Protection de page endommagée

La Protection de page endommagée, introduite dans SQL Server 2000, est essentiellement une méthode de détection des pages endommagées causées par les pannes d'alimentation. Par exemple, une panne d'alimentation inattendue peut n'entraîner que l'écriture partielle d'une page sur le disque. Grâce à la protection de page endommagée, une signature de 2 bits est placée à la fin de chaque secteur de 512 octets dans la page (après la copie des deux bits d'origine dans l'en-tête de la page). La signature alterne entre des 01 et 10 binaires à chaque écriture, ainsi il est toujours possible de savoir si seule une partie des secteurs a été écrite sur le disque : si un bit est dans le mauvais état lors de la lecture ultérieure de la page, celle-ci a été écrite de manière incorrecte et une page endommagée est détectée. Ce type de détection fait appel à des ressources minimales ; cependant, elle ne détecte pas toutes les erreurs causées par les pannes de matériel des disques.

Protection de la somme de contrôle

La protection de la somme de contrôle, introduite dans SQL Server 2005, fournit une vérification renforcée de l'intégrité des données. Une somme de contrôle est calculée pour les données de chaque page écrite, elle est stockée dans l'en-tête de page. À chaque lecture d'une page contenant une somme de contrôle stockée sur le disque, le moteur de la base de données recalcule la somme de contrôle pour les données de la page et renvoie l'erreur 824 si la nouvelle somme de contrôle n'est pas identique à la somme de contrôle stockée.
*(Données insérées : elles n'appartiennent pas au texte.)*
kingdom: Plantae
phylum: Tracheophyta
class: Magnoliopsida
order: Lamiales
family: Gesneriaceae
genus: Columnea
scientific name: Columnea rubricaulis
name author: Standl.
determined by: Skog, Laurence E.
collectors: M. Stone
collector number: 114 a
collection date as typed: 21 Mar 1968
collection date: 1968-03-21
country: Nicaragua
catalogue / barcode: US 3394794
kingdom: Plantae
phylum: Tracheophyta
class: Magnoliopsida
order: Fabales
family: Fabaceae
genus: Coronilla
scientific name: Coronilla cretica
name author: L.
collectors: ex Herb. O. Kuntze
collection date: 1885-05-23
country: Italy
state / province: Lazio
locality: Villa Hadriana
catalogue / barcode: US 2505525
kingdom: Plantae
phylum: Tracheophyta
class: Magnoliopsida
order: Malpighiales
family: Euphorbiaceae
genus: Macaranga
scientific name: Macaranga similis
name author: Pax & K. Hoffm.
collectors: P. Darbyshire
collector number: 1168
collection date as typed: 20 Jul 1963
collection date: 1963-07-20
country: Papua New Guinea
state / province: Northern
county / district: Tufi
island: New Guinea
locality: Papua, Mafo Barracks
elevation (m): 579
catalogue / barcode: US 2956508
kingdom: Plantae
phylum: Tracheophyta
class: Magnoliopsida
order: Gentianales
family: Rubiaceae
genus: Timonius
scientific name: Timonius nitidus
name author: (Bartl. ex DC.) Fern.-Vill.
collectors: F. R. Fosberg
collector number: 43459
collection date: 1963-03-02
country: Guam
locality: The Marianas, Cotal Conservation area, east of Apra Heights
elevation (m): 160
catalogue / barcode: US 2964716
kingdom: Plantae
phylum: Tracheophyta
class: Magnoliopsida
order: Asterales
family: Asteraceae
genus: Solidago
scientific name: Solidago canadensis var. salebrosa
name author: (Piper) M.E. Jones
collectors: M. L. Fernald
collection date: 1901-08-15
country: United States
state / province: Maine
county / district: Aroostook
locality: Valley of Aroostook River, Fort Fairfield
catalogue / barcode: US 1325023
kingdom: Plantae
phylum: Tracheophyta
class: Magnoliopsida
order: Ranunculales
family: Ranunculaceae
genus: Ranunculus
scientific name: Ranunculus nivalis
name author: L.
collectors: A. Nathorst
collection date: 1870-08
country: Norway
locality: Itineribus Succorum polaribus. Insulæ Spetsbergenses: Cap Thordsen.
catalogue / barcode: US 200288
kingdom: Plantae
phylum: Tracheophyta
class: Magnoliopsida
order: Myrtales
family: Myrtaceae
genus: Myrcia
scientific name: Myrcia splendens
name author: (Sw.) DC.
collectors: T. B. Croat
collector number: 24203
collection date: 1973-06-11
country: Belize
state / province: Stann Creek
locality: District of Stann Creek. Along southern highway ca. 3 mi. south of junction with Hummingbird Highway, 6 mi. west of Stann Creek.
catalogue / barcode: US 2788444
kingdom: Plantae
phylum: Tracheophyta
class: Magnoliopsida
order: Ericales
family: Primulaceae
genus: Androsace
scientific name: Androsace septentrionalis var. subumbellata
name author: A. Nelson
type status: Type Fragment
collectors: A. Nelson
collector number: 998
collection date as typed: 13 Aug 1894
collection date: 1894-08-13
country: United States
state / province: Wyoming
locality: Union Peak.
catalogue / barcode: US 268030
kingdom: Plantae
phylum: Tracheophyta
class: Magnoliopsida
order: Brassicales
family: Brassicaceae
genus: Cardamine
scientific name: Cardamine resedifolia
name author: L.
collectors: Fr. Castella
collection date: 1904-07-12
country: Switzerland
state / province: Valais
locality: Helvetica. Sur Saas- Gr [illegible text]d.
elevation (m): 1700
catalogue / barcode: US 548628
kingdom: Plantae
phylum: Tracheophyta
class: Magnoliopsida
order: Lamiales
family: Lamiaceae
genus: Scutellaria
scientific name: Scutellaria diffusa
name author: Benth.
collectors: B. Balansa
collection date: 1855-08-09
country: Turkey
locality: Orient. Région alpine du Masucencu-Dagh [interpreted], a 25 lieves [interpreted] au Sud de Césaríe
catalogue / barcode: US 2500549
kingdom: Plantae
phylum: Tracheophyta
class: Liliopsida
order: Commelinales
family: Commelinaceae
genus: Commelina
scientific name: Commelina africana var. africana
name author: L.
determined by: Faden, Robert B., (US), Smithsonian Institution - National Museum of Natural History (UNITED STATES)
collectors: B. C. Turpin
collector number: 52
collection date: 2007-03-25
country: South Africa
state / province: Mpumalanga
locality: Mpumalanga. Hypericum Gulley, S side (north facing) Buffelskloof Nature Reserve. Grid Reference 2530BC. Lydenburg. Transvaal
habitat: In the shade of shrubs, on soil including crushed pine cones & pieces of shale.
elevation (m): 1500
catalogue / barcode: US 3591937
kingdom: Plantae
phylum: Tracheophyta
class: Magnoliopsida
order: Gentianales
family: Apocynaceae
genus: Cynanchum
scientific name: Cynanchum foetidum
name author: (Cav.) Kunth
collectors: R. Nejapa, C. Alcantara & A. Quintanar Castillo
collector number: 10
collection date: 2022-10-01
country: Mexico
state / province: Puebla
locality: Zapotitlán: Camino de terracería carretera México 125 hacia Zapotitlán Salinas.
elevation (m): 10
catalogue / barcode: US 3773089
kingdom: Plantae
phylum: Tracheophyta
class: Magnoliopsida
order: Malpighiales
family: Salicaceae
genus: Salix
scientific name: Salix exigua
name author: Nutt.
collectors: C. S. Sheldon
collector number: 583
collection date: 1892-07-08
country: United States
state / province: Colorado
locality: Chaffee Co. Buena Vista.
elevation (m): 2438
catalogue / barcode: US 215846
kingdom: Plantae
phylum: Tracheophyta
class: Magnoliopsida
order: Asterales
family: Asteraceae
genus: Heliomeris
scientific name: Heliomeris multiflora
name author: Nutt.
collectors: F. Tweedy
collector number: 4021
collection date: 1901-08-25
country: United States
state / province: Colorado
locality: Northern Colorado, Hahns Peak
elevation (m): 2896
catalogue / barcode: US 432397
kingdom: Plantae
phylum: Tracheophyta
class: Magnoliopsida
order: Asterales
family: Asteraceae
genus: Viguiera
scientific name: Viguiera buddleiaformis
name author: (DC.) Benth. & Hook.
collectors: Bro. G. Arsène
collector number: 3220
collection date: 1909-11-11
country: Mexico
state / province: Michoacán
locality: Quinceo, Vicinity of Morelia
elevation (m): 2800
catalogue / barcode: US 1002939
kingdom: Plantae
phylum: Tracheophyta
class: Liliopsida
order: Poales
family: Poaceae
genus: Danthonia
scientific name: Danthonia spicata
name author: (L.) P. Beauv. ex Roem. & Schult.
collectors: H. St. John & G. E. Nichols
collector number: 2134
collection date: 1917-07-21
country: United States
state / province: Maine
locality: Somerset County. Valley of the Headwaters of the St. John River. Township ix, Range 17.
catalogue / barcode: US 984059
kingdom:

La protection de la somme de contrôle peut détecter un plus grand nombre d'erreurs que la protection de page endommagée car celle-ci est affectée par chaque octet de la page, elle utilise toutefois peu de ressources. Lorsque la somme de contrôle est activée, les erreurs causées par les pannes d'alimentation et du matériel ou des microprogrammes défectueux sont détectables à chaque lecture d'une page sur le disque par le gestionnaire de tampons.

Le type de protection de page utilisé est un attribut de la base de données qui contient la page. La protection de la somme de contrôle est la protection par défaut pour les bases de données créées dans SQL Server 2005 et les versions ultérieures. Le mécanisme de protection de page est spécifié au moment de la création de la base de données et peut être modifié à l'aide de ALTER DATABASE. Vous pouvez déterminer le paramètre de protection de page en cours en interrogeant la colonne page_verify_option de l'affichage catalogue sys.databases ou la propriété IsTornPageDetectionEnabled de la fonction DATABASEPROPERTYEX. En cas de modification du paramètre de protection de page, le nouveau paramètre ne prend pas immédiatement effet dans l'ensemble de la base de données. Par contre, les pages adoptent le niveau de protection en cours de la base de données lors de leur écriture ultérieure. Cela signifie que la base de données peut contenir des pages utilisant différents types de protection.